* **SUPPLIED TEXT**
START

Okay, I couldn't resist that one.


----------



## Cheebs (May 13, 2008)

Not quite your typical Hollywood/Universal classic horror characters, but what about fairy tale villains?

If you research certain fairy tales (go beyond the Disney versions), you can find some really creepy stuff in there. And with a little imagination, you could make a pretty cool and unique costume.


----------



## printersdevil (Sep 7, 2009)

Spats, I love your view that we all love going witchy! I am counting on it this year as I host my first all female Be WITCHY party. It is fashioned after the wonderful ones hosted by forum members Pandora and Mhooch. 

I am going all out on decor and props. I have a wide range of friends---some who don't "do" Halloween, but I am hoping to have inticed them with this one.


----------



## xJane (Aug 21, 2010)

Love the Lady Usher idea, Spats.

END

* **ACTIONS TO TAKE**
• A. In the Halloween forum thread:
(i) What kind of villains does Cheebs suggest as a costume idea?
(ii) Which forum members hosted the parties that printersdevil's party is fashioned after?
(iii) Which of Spats's ideas does xJane say she loves?
• B. Can you carry the Halloween forum thread on past its final line?
The data that comes next has no connection to the Halloween forum thread.

* **SUPPLIED RECORDS**
START

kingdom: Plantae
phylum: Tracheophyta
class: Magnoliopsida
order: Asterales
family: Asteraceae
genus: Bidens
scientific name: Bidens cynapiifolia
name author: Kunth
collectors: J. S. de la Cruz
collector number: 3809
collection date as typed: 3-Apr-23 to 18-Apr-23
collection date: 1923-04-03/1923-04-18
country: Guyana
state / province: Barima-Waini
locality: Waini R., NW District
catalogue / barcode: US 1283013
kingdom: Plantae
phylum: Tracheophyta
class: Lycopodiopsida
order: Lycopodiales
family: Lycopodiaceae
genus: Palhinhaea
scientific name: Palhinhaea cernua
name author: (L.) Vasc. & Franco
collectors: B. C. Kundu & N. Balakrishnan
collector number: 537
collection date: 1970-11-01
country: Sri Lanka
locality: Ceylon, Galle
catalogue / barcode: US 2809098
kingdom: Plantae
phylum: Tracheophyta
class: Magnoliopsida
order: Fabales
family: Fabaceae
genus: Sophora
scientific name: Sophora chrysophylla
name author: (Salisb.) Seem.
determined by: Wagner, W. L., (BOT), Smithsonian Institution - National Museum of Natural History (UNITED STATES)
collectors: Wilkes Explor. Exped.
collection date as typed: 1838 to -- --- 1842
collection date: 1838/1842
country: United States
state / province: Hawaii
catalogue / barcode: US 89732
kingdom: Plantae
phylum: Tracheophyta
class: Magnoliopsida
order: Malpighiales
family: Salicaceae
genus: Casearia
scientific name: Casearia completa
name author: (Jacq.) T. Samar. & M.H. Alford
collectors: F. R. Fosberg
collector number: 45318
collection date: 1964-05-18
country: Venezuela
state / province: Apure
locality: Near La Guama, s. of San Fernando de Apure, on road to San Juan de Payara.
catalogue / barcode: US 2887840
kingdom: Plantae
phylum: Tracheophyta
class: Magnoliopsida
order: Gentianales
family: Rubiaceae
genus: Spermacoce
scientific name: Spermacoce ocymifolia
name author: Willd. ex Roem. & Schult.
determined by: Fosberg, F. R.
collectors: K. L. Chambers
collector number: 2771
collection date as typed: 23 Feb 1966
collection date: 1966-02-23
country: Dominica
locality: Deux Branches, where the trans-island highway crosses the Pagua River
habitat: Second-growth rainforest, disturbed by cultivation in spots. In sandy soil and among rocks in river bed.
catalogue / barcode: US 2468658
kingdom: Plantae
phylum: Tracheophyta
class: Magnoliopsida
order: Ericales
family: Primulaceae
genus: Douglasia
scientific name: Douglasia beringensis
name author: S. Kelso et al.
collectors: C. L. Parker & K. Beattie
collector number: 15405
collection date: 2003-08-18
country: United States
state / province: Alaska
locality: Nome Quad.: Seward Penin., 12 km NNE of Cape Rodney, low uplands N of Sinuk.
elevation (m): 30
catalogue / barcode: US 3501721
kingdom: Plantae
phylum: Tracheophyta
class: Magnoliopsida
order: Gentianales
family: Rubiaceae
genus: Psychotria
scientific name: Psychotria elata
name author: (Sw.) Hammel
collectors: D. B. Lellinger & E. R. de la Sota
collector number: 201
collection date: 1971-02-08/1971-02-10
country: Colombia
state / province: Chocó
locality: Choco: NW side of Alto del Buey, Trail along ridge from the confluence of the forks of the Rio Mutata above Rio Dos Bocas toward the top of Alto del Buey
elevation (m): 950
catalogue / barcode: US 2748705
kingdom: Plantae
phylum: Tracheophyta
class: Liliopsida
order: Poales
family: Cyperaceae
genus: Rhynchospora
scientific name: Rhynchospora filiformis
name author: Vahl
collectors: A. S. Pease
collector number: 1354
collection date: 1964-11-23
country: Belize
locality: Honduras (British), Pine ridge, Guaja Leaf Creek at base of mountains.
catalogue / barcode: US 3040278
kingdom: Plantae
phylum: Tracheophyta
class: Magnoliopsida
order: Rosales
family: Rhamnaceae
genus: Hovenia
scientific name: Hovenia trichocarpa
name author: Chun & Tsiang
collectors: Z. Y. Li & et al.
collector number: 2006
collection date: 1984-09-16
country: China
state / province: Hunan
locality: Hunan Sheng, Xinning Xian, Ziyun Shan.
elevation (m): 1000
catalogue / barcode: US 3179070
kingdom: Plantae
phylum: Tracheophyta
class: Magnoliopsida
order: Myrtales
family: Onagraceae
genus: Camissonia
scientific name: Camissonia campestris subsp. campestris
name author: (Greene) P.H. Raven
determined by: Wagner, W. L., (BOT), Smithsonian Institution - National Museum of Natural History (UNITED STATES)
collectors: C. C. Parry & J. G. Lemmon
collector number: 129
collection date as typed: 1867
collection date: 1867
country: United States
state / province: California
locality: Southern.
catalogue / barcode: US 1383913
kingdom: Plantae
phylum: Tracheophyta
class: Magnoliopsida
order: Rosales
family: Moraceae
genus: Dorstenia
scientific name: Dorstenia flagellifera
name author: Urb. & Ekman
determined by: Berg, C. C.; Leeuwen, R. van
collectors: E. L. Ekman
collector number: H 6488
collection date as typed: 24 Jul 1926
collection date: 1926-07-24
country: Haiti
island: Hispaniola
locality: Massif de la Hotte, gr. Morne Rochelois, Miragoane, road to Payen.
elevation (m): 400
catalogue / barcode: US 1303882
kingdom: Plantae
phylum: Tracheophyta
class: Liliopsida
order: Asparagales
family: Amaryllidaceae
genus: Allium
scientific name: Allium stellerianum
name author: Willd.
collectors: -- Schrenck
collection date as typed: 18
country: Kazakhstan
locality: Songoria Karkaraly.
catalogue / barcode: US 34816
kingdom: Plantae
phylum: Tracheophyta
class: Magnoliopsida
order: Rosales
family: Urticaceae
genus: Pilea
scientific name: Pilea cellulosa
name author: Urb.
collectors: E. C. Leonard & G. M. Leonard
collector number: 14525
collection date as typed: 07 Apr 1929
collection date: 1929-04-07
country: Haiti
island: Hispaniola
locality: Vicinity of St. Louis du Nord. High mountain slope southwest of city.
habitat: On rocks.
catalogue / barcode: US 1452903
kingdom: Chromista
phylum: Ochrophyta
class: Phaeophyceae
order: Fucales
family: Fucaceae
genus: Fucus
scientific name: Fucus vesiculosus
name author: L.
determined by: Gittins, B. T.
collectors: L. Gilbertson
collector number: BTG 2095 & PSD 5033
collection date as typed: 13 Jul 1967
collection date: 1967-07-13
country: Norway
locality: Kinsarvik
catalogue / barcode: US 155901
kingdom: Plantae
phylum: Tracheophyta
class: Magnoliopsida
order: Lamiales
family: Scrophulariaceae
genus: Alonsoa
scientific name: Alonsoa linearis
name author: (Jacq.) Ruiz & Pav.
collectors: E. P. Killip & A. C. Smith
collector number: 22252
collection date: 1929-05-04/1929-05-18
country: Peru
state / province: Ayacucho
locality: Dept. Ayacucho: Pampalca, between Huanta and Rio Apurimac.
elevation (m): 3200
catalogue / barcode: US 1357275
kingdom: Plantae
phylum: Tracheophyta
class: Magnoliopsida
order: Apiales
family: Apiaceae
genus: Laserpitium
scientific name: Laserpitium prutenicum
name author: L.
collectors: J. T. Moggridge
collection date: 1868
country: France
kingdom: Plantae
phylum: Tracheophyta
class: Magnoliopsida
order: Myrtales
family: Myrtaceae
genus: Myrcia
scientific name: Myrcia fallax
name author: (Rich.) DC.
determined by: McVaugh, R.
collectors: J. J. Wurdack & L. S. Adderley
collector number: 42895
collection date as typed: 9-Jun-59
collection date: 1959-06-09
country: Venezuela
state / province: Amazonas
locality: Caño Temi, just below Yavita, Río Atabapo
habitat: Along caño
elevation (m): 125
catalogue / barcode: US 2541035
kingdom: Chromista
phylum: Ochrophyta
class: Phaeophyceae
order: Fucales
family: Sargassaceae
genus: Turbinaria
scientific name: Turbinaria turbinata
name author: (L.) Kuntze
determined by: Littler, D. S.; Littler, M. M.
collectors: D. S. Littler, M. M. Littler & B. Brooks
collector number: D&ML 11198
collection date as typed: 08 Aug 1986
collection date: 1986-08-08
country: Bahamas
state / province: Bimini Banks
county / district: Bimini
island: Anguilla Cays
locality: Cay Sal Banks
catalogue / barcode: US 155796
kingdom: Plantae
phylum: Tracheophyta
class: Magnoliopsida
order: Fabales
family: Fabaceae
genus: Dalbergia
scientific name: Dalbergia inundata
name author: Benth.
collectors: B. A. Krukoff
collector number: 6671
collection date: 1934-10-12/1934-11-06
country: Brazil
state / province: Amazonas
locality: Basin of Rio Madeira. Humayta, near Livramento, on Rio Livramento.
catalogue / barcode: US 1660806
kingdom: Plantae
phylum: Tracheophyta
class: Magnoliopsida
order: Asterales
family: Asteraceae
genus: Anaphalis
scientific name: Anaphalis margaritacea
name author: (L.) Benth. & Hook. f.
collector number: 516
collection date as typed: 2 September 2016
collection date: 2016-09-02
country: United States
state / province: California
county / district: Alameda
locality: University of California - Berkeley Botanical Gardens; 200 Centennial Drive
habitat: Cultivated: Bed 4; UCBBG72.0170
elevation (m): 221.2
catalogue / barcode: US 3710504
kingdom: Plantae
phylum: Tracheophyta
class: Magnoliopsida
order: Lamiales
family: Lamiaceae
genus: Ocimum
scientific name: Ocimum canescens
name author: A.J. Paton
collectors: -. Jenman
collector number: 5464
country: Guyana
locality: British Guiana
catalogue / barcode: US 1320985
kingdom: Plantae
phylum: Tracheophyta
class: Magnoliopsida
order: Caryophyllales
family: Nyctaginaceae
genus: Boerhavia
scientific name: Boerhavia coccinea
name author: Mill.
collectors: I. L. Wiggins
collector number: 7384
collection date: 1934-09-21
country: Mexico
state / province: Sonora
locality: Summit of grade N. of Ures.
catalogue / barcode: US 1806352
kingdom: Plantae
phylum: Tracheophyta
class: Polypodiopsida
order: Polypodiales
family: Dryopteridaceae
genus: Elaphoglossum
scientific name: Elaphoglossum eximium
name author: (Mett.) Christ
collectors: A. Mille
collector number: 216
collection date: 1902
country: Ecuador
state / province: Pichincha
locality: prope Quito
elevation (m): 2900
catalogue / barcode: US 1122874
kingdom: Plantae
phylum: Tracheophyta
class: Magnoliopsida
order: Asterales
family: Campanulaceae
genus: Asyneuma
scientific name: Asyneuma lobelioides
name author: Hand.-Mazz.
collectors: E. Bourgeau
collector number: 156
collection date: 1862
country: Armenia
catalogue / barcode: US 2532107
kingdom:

END

* **RESULTS OF THE EXERCISE**
• A.
(i) Fairy tale villains.
(ii) Pandora and Mhooch.
(iii) The Lady Usher idea.

• B.
Johnny, what about Carrie? Not a monster, but still, classic horror in it's own right? Baby and Spaulding or Otis from The Devil's Rejects, The Woman in Black from, well, The Woman in Black, along with any of the awesome suggestions from our fellow haunters. Good luck to you and your girl. Let us know what you come up with!
xJ


----------



## JohnnyD97 (Aug 18, 2006)

Carrie would definitely be beyond her comfort zone... 

After reading some of the suggestions here, she is leaning towards a witch of some type. I'll let everyone know what she decides and hopefully get some pictures up of our display and costumes this year!


----------



## BadTableManor (Sep 8, 2007)

Spats said:


> For some reason, ALL women can get their witch on with the right hat and a pair of buckled shoes.


"Get their witch on". I am SOOOO stealing this phrase from you, Spats. Bloody Brilliant.


----------



## 19215 (Sep 29, 2006)

Pamela Voorhees from the original Friday the 13th would be a good match. The costume would be easy to put together and I don't think I've ever seen anyone go as her before. Some people might not know what it is, but the true horror film lovers would.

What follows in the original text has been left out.